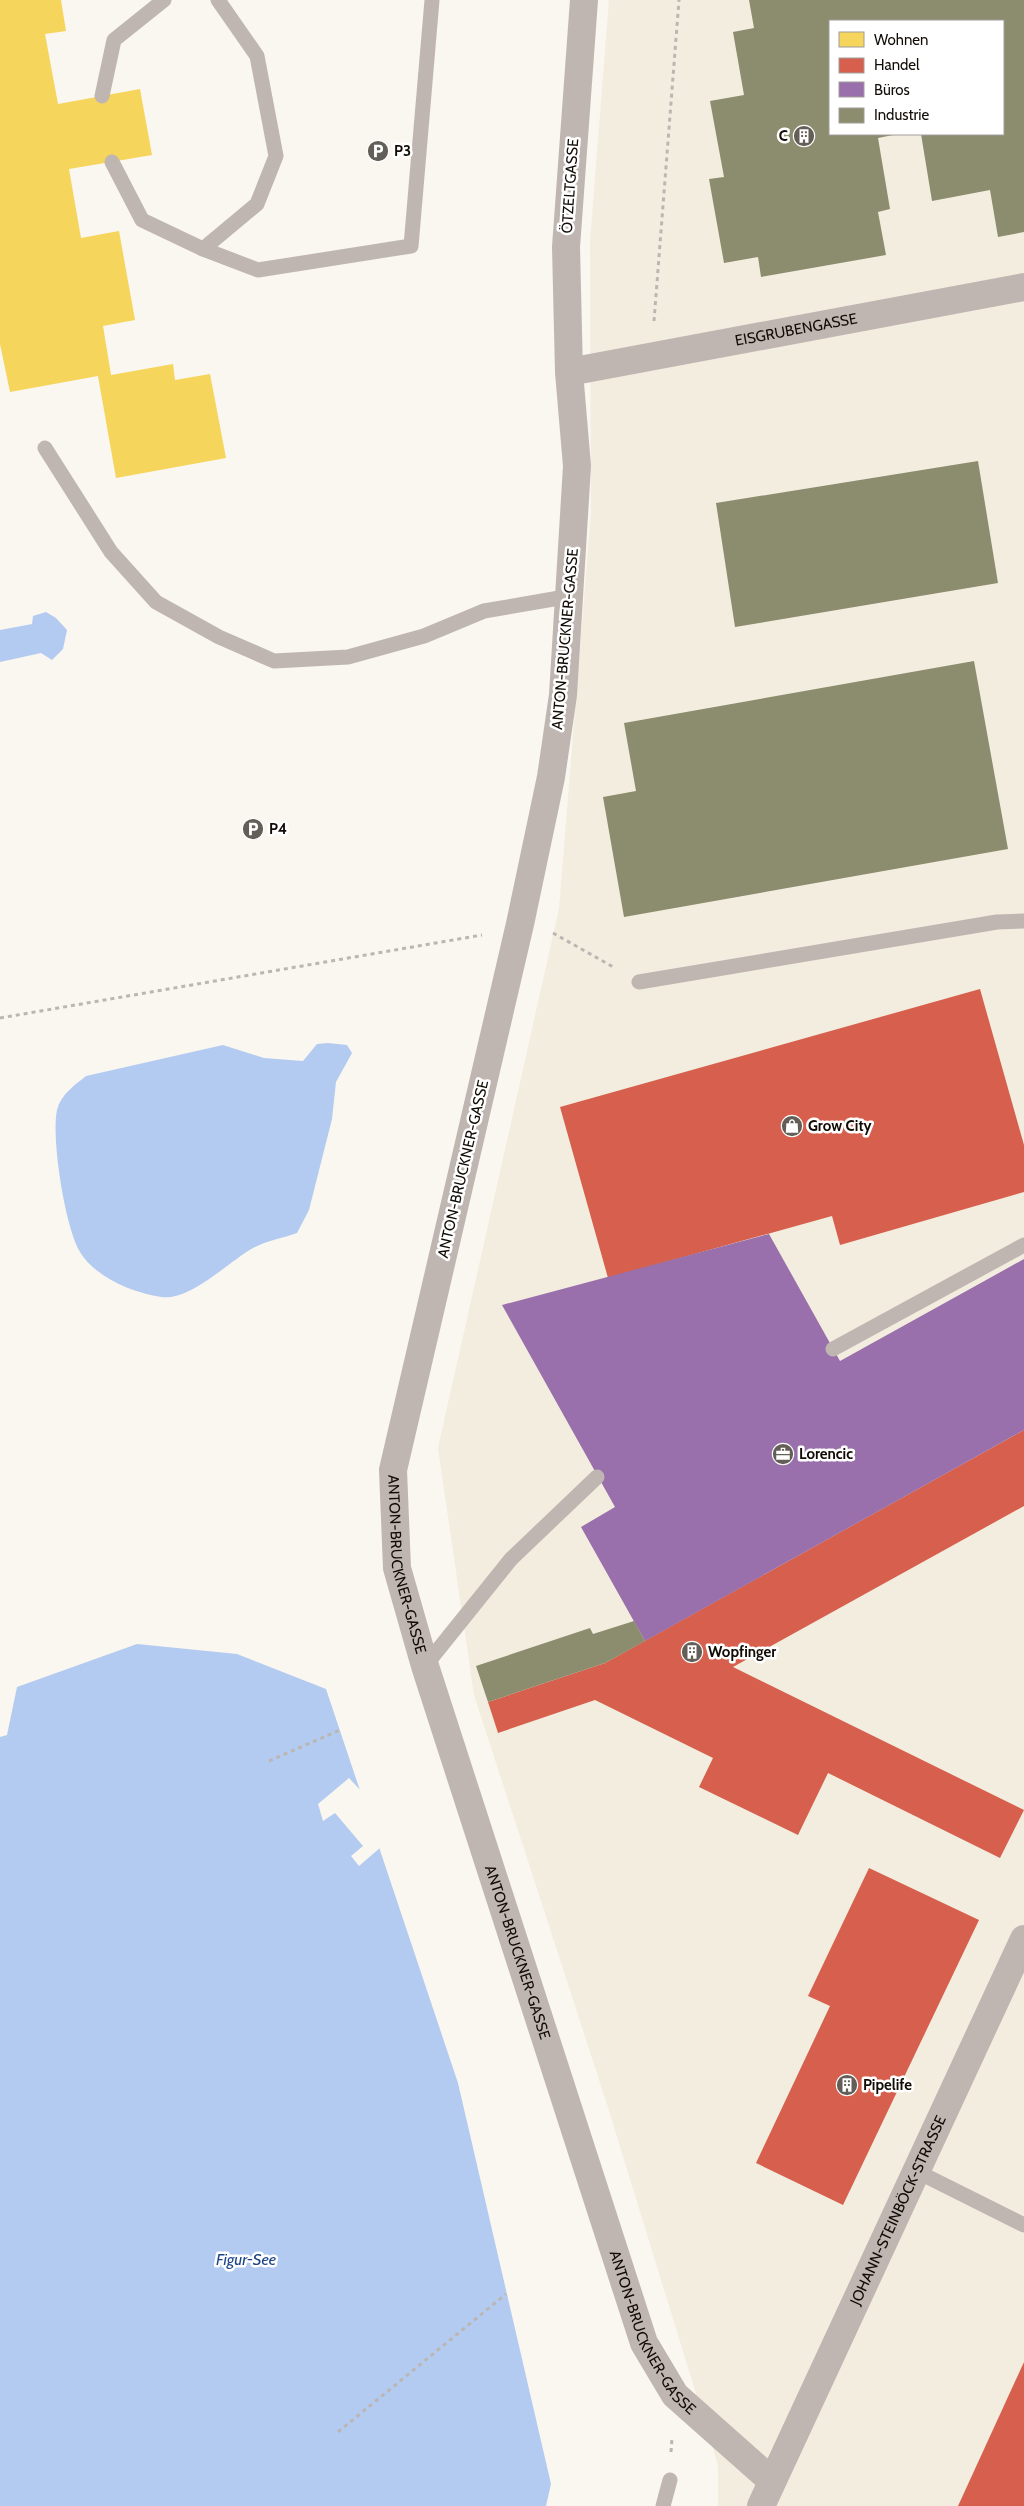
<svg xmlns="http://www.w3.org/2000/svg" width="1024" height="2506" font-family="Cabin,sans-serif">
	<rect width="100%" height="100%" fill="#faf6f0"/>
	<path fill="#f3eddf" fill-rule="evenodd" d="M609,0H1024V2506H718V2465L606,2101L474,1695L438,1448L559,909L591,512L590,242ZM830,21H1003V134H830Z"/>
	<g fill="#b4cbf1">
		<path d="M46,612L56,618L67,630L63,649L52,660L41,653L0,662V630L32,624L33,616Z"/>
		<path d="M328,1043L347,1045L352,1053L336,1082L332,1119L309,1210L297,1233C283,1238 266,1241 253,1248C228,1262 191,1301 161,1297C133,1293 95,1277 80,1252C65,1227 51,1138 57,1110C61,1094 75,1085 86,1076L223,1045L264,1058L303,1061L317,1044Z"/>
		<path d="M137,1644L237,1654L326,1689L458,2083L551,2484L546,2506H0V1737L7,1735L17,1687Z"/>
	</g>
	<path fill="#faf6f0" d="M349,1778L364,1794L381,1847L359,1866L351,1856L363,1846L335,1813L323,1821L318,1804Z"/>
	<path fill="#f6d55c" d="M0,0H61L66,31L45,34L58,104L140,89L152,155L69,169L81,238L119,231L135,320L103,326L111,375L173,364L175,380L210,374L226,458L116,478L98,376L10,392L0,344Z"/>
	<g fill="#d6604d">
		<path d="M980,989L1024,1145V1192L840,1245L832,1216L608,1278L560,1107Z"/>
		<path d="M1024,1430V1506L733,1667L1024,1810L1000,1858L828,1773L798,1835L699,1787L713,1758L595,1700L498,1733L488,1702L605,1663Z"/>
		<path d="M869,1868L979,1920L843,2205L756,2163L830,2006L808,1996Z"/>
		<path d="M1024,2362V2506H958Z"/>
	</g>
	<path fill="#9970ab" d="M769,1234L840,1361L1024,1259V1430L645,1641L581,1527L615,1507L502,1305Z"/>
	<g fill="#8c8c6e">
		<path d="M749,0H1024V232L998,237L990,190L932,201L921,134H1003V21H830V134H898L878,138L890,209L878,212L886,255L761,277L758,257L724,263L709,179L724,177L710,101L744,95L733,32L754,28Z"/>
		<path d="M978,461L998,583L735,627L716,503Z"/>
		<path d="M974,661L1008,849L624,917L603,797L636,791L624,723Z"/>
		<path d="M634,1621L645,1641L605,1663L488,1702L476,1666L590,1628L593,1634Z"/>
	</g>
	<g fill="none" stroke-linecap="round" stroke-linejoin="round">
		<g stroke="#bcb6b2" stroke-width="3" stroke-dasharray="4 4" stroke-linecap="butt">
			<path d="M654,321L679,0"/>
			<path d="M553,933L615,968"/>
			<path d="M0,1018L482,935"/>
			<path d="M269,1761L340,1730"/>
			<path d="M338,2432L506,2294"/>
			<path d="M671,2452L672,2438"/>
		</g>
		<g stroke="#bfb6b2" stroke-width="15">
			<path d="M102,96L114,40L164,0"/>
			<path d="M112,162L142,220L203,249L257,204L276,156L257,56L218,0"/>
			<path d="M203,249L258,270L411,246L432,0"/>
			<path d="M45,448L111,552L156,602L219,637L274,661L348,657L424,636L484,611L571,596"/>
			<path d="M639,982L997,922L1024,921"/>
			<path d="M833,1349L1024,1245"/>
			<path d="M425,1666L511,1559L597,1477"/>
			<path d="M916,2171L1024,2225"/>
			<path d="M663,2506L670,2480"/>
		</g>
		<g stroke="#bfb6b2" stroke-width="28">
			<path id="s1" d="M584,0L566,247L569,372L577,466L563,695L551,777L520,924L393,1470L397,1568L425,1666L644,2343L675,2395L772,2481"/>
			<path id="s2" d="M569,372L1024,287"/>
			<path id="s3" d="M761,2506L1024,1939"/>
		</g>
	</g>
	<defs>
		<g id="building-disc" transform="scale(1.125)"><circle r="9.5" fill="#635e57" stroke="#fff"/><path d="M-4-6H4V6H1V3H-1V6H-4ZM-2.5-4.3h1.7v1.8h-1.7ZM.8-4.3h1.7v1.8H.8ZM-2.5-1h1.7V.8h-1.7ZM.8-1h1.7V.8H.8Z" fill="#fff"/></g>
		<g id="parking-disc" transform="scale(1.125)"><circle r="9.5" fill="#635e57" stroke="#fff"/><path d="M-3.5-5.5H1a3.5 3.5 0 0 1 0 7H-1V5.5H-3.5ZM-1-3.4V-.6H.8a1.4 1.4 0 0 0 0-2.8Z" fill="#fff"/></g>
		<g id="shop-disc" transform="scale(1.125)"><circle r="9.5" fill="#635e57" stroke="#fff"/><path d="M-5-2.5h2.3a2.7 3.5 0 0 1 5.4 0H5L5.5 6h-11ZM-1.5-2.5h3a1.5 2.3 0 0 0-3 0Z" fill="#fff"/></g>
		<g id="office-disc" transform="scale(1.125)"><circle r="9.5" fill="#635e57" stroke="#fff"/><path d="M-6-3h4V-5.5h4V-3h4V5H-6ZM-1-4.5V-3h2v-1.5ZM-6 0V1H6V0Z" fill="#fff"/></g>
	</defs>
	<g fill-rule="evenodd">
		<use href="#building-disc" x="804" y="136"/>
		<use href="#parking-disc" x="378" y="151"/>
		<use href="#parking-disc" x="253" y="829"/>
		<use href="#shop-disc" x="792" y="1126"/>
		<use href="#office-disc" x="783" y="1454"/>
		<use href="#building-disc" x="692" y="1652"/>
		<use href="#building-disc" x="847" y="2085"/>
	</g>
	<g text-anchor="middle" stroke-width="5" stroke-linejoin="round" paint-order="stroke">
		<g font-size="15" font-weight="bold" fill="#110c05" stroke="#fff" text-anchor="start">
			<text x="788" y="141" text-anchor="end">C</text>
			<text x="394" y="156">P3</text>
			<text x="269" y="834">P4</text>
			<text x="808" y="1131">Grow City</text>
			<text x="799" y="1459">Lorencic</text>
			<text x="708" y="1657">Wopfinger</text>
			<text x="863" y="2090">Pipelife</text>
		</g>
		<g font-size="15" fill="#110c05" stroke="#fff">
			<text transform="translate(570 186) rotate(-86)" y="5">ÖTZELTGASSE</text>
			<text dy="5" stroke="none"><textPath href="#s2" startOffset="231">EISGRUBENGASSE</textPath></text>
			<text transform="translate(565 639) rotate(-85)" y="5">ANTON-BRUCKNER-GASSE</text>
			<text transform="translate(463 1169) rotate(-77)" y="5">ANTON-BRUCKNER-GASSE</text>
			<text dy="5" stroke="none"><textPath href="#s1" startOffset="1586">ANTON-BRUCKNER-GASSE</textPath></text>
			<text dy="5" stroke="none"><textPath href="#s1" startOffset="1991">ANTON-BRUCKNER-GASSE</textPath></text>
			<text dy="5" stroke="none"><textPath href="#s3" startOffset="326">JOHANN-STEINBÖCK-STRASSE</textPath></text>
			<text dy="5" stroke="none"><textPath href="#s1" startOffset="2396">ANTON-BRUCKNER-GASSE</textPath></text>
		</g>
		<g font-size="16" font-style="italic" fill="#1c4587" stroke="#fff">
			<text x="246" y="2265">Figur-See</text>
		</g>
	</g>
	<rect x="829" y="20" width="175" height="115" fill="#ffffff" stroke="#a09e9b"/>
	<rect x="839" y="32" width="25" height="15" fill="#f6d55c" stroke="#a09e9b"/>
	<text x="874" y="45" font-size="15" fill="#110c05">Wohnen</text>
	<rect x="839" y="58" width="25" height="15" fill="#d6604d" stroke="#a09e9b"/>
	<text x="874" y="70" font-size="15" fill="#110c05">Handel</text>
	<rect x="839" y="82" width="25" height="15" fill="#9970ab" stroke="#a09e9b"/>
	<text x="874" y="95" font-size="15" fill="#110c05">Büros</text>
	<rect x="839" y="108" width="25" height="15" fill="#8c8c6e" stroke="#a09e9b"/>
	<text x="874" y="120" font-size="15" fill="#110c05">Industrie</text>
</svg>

...

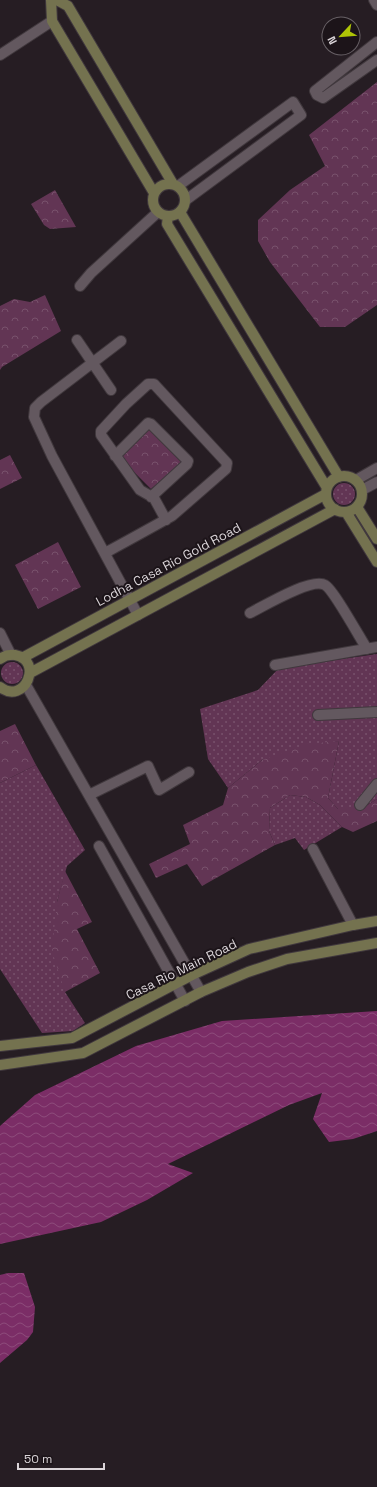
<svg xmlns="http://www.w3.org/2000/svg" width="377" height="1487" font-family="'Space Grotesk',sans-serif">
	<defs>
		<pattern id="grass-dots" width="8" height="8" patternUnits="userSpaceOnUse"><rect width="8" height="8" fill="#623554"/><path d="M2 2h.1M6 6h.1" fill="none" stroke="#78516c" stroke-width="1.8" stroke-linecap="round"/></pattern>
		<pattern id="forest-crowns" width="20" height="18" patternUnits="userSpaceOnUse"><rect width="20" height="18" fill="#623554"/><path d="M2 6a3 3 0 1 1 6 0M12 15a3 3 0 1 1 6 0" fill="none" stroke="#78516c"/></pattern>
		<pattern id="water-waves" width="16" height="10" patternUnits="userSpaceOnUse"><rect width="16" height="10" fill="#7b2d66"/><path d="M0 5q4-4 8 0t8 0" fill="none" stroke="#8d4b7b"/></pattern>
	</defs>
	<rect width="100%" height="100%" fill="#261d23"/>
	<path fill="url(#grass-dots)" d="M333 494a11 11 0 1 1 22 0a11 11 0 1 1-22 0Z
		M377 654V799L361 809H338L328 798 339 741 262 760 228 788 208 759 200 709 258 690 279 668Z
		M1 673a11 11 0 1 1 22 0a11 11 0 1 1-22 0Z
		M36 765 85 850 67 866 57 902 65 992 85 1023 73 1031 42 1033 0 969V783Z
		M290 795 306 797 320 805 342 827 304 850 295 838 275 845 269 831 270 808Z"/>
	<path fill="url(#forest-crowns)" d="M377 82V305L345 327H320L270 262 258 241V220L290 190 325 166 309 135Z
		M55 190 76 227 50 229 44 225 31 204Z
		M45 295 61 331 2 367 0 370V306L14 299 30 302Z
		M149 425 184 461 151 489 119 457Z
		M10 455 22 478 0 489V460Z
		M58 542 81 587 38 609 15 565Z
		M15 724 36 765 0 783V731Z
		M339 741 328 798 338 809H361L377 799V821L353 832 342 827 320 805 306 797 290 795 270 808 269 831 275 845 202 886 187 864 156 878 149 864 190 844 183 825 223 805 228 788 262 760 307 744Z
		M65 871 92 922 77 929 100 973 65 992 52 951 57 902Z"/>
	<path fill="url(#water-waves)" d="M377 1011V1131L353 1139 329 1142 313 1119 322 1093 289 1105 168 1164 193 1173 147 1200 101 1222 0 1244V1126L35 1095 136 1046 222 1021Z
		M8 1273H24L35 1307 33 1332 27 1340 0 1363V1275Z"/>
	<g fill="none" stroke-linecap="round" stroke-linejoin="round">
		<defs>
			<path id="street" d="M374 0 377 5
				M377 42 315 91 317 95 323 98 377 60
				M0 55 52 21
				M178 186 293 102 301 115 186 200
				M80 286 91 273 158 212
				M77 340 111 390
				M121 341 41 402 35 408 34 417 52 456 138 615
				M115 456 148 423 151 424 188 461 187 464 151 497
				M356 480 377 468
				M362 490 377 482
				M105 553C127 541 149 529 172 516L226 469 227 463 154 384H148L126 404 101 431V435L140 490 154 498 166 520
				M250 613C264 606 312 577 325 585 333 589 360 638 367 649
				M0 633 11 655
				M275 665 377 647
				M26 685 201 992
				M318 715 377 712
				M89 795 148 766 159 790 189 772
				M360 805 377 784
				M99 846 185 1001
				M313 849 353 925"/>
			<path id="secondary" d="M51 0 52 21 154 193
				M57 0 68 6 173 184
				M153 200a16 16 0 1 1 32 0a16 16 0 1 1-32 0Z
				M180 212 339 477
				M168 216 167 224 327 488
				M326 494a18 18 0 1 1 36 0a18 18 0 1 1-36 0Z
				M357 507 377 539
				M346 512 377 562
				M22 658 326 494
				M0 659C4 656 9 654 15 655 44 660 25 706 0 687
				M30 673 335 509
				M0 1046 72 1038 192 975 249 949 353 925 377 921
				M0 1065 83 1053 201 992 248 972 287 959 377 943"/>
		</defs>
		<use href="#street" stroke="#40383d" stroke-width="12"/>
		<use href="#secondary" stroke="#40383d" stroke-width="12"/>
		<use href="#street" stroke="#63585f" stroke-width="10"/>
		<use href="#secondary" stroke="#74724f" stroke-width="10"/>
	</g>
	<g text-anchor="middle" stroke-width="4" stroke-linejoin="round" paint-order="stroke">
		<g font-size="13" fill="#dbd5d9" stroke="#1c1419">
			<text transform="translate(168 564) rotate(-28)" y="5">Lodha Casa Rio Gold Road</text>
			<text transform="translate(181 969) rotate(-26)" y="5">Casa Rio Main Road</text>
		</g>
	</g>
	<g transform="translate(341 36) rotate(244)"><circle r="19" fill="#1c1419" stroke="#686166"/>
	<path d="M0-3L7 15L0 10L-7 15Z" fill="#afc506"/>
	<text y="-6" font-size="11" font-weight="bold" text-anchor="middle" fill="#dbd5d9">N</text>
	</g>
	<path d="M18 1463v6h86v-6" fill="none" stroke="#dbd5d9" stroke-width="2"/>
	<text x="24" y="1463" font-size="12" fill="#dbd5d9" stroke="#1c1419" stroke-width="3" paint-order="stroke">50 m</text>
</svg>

---

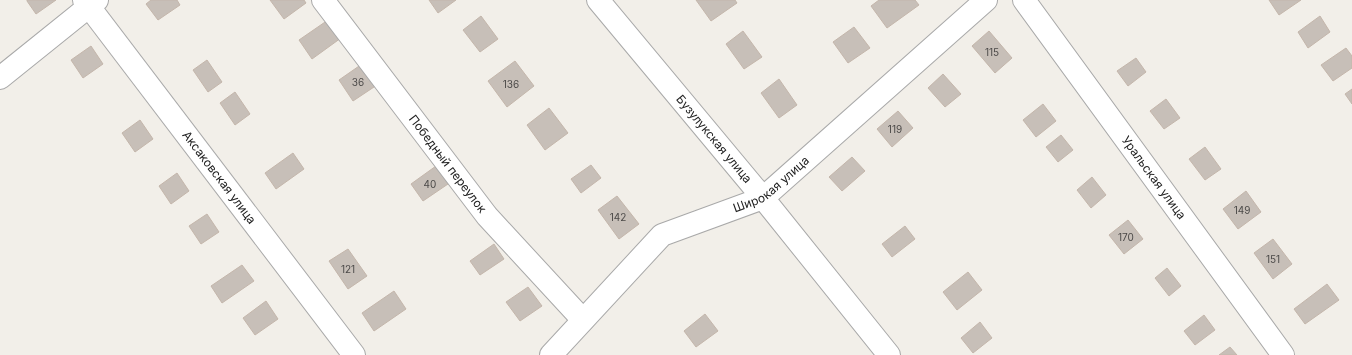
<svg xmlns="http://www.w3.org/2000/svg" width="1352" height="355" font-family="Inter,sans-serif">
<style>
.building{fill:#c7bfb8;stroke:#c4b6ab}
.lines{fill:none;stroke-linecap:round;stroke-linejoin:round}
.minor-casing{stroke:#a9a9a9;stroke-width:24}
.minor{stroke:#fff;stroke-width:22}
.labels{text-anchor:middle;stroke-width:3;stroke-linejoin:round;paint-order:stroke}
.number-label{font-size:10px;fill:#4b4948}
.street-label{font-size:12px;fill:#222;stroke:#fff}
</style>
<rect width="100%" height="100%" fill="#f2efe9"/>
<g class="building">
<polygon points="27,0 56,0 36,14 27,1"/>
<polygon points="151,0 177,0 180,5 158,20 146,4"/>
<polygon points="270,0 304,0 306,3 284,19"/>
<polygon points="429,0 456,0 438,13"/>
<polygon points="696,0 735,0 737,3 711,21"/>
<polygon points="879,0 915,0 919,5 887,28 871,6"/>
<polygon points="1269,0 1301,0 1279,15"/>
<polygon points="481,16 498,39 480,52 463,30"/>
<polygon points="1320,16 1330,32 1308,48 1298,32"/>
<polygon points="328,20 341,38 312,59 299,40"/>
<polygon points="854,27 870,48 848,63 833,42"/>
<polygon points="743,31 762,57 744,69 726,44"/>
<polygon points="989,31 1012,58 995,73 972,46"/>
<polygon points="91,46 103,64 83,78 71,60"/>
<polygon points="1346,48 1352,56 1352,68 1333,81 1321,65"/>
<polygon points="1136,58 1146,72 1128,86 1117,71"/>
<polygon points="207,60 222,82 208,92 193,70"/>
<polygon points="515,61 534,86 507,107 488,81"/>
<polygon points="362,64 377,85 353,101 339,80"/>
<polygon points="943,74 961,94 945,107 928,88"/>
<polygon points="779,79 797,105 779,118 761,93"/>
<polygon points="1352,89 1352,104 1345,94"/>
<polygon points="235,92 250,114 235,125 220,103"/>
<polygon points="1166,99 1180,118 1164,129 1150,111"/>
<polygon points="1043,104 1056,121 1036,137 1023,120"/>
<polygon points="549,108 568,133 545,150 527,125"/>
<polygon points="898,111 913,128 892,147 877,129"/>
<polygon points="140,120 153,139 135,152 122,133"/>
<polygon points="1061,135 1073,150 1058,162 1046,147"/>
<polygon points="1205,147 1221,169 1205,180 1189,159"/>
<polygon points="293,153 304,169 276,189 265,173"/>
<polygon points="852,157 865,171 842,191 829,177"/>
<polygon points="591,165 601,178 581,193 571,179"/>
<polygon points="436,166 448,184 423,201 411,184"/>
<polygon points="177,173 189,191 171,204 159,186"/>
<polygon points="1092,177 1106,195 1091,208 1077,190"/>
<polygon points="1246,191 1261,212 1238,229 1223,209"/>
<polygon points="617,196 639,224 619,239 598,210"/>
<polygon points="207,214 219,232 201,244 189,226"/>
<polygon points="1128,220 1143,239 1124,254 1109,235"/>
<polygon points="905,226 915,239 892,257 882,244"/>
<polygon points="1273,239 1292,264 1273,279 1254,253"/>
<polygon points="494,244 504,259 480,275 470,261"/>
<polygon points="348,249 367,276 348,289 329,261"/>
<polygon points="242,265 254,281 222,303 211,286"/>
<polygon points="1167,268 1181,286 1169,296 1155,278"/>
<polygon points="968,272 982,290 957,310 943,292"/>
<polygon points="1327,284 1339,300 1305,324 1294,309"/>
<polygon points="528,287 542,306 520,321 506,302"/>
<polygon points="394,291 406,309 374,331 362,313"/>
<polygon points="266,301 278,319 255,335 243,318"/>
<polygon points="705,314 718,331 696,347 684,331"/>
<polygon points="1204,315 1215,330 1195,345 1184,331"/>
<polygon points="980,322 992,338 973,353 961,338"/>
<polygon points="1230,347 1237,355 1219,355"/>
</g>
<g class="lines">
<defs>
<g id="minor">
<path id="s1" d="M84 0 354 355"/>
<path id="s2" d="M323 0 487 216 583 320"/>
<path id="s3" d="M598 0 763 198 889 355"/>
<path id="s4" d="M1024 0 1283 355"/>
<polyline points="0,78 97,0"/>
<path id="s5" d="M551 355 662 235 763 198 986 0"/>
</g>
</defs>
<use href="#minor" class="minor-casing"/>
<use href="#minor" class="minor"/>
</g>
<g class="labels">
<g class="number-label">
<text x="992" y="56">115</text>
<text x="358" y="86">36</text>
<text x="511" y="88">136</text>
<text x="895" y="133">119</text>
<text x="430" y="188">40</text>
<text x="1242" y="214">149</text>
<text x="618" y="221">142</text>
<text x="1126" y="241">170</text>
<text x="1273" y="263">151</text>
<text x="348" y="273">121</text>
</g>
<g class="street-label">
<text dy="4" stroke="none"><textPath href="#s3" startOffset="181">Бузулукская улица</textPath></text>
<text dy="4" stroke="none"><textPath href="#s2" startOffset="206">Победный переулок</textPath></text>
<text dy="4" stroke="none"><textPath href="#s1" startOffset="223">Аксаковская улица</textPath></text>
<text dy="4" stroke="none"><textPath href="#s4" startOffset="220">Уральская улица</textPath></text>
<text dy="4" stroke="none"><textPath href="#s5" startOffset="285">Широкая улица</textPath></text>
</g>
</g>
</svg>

EXERCISE
Once you have found every line above holding the word "bold", copy those lines.

TASK OUTPUT
		<g font-size="15" font-weight="bold" fill="#110c05" stroke="#fff" text-anchor="start">
	<text y="-6" font-size="11" font-weight="bold" text-anchor="middle" fill="#dbd5d9">N</text>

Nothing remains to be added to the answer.